It was another 4am wake up this morning.
Again nausea... but not quite as bad as yesterday.
So I'm lying in bed trying to work out if this is the onset of an infection or, let's tackle the elephant in the room, if it could actually be as a result of juicing all week.
My head and my heart are running round in circles.
Part of me wants it to be an infection because then that would mean that juicing is good and can still be the answer to my prayers - to get off all my drugs and reverse my dis-eases.
But then I hear this voice in my head screaming at me: "Would you really prefer another infection that lands you in hospital for weeks that the medics can't get under control? Do you really have so little respect for your life that you would prefer this than not be able to juice?!?!?"
So I start Googling "juicing and nausea" and it seems that it's quite common. It's just not something you hear much about because everyone wants to share success stories. And, yeah, I much prefer to read success stories too. They give you energy. They give you a boost, especially when you're about to embark on such a drastic lifestyle change, even if it is for just a week or a month.

--- EXTRACTED INFORMATION ---
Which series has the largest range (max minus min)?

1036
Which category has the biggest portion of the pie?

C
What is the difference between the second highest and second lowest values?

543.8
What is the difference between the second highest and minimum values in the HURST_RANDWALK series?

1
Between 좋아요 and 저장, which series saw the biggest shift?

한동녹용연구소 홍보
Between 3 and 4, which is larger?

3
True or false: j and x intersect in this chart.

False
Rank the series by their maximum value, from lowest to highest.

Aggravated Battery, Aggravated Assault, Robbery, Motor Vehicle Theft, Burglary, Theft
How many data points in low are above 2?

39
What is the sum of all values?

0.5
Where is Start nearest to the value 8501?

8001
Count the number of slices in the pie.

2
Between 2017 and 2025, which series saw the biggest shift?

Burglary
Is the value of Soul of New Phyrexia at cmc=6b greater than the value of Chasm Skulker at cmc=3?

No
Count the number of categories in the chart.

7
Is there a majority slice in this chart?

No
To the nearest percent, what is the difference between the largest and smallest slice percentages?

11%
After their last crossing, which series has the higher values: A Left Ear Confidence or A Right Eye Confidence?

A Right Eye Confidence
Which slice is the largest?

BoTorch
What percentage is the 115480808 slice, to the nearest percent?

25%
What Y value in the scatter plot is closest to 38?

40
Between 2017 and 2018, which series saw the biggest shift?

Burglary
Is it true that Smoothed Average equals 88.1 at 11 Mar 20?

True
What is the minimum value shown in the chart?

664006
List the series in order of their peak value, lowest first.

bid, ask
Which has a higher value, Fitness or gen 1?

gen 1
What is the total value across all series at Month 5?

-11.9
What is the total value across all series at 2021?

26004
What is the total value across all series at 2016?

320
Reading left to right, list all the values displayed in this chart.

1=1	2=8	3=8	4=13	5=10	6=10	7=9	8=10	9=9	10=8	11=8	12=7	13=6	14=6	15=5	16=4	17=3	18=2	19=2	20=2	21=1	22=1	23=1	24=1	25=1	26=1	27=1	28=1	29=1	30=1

--- HOW TO COMPLETE THIS TASK ---
Reproduce the part of the juicing post above that opens with the words containing "It was another" and closes with "juicing all week.", word for word.

--- SOLUTION TO THIS TASK ---
It was another 4am wake up this morning.
Again nausea... but not quite as bad as yesterday.
So I'm lying in bed trying to work out if this is the onset of an infection or, let's tackle the elephant in the room, if it could actually be as a result of juicing all week.